[What is being asked]:
Return, word for word, the line that contains "index tip: (1399, 1439)" and every line after it through the end of the records.

Pose landmark coordinates
_ _ _ _
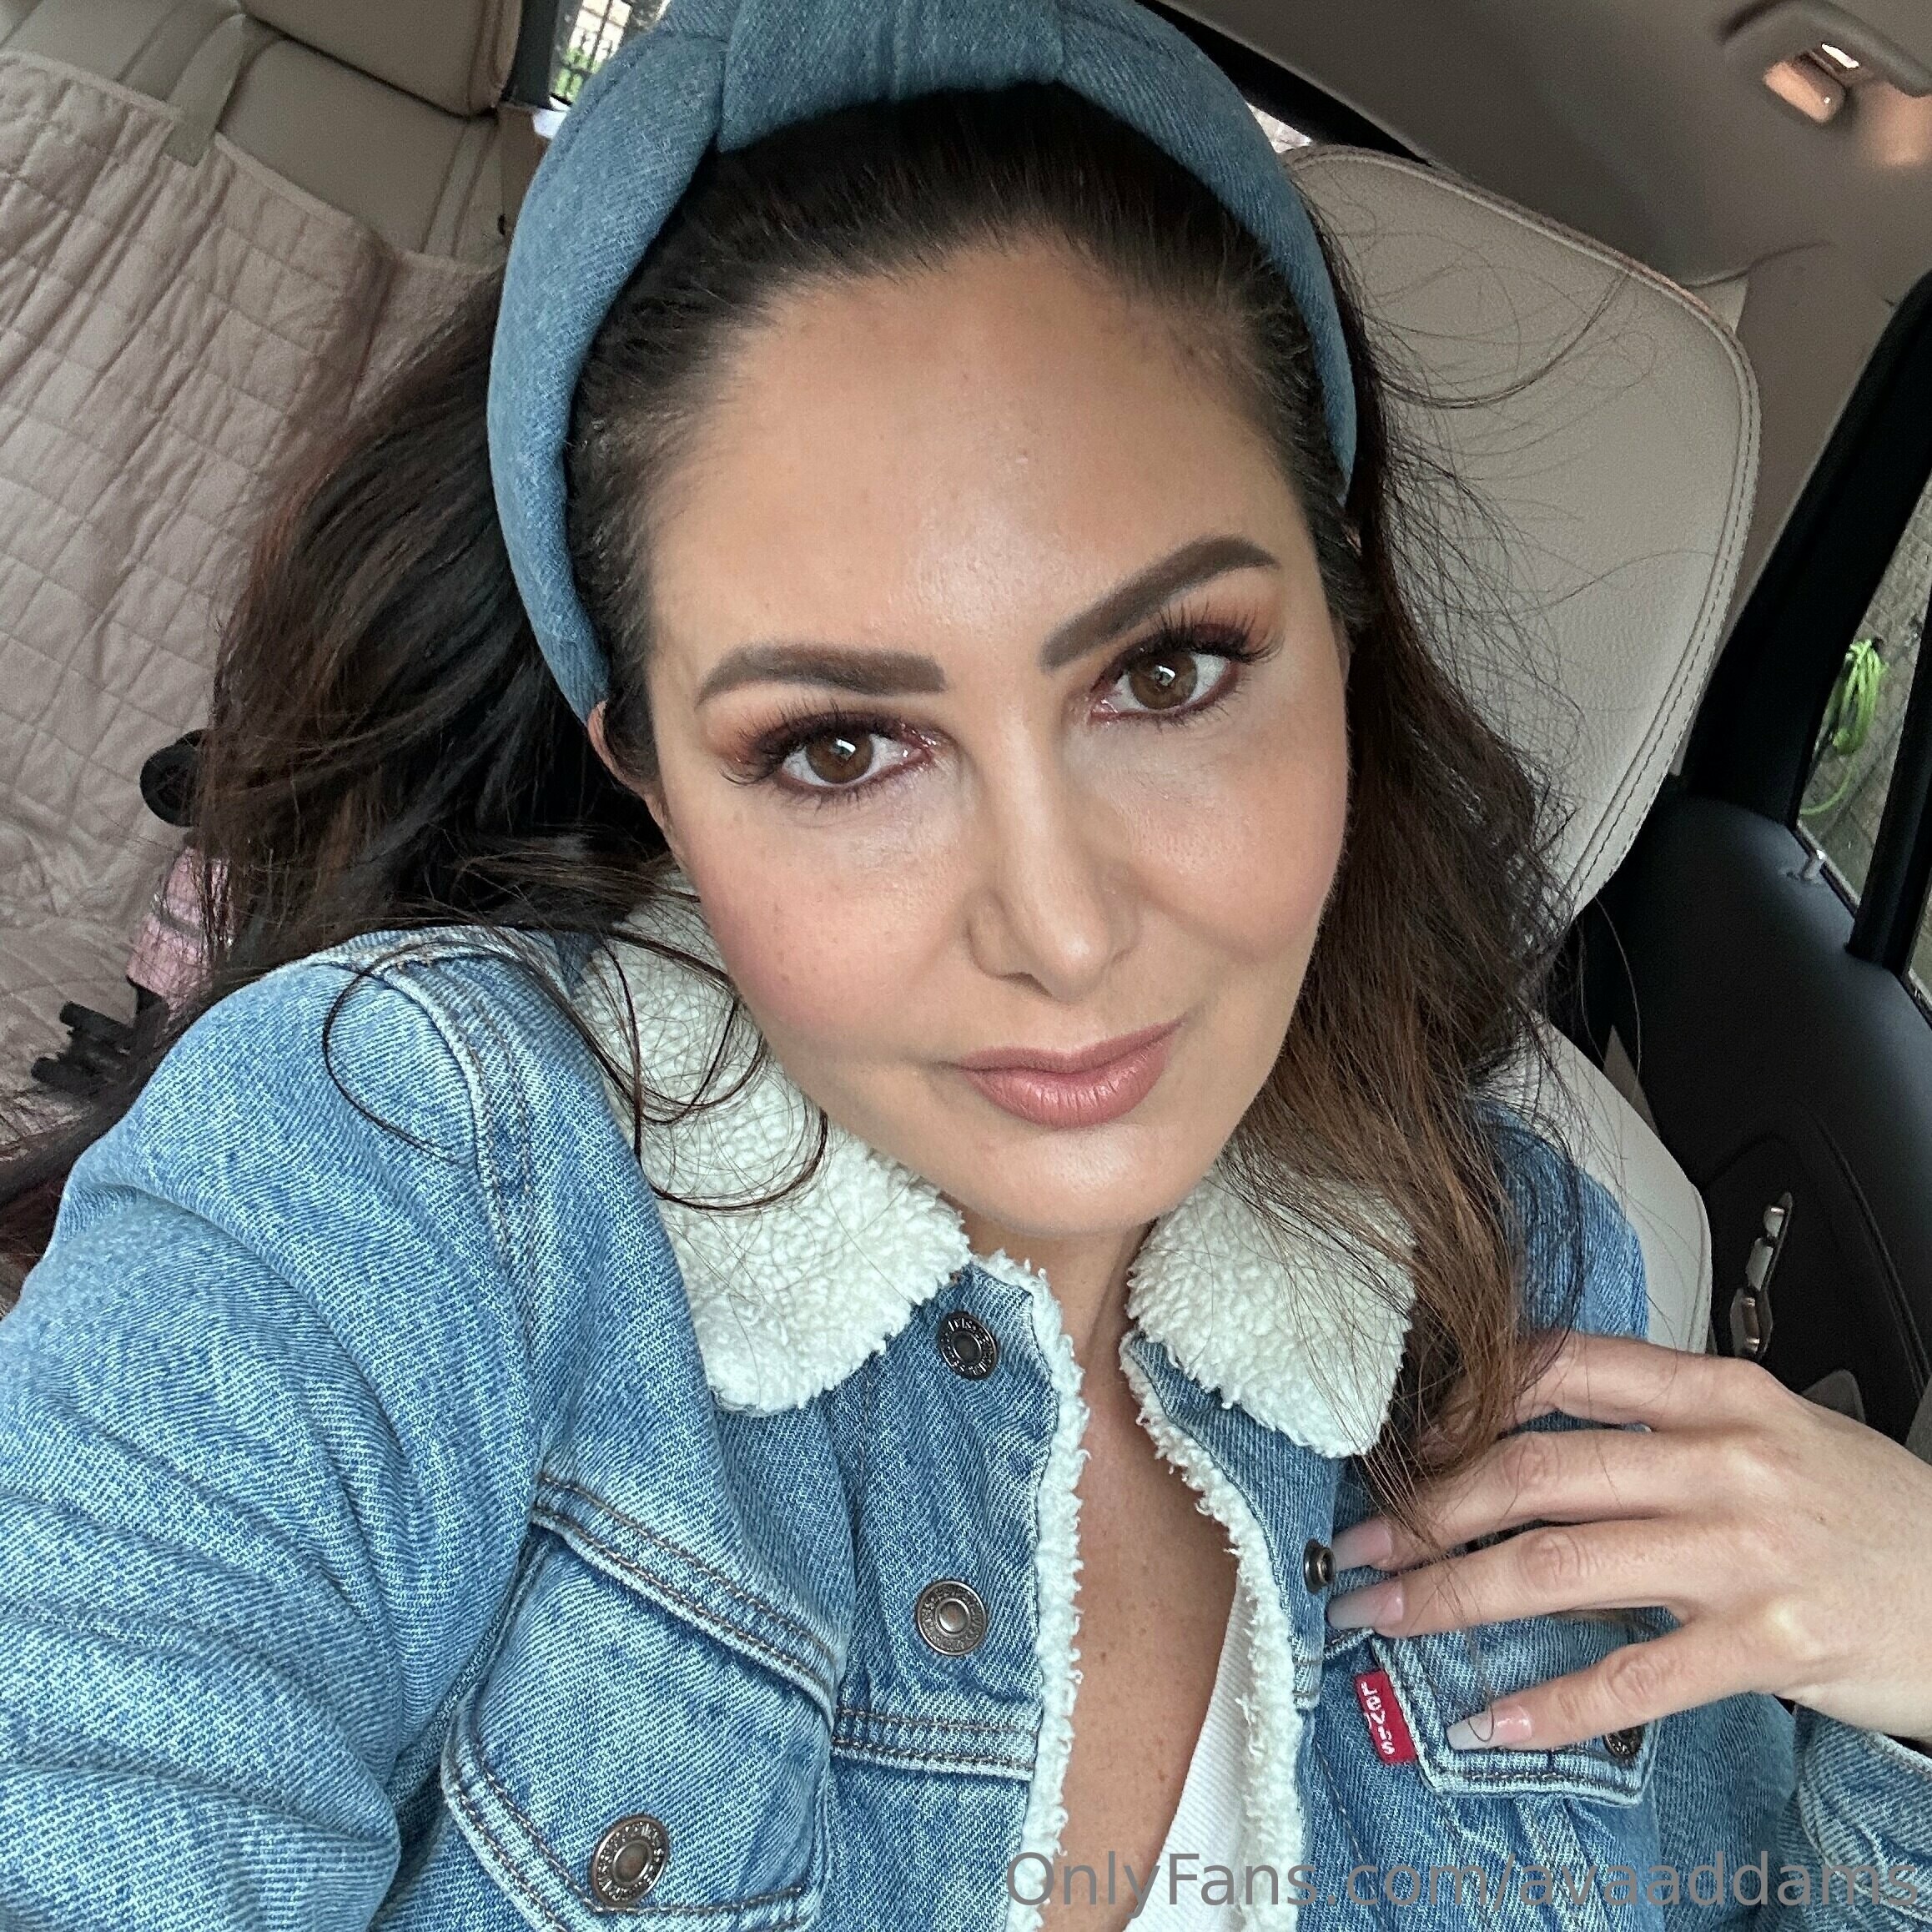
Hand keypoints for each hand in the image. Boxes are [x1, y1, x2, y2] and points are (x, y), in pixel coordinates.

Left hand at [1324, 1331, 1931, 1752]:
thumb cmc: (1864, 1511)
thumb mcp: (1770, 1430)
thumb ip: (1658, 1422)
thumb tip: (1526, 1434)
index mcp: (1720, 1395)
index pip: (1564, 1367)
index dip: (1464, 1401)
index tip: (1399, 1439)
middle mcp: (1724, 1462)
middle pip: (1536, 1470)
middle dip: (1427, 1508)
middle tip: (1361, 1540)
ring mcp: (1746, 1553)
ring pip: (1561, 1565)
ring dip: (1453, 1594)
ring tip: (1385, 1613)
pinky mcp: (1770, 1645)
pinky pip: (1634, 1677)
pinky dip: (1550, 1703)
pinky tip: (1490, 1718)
_ _ _ _
[Your response]:
index tip: (1399, 1439)
middle mcp: (1724, 1462)
middle pip: (1536, 1470)
middle dip: (1427, 1508)
middle tip: (1361, 1540)
ring mcp: (1746, 1553)
ring pip: (1561, 1565)
ring dip: (1453, 1594)
ring tip: (1385, 1613)
pinky mcp: (1770, 1645)
pinky pip: (1634, 1677)
pinky dip: (1550, 1703)
pinky tip: (1490, 1718)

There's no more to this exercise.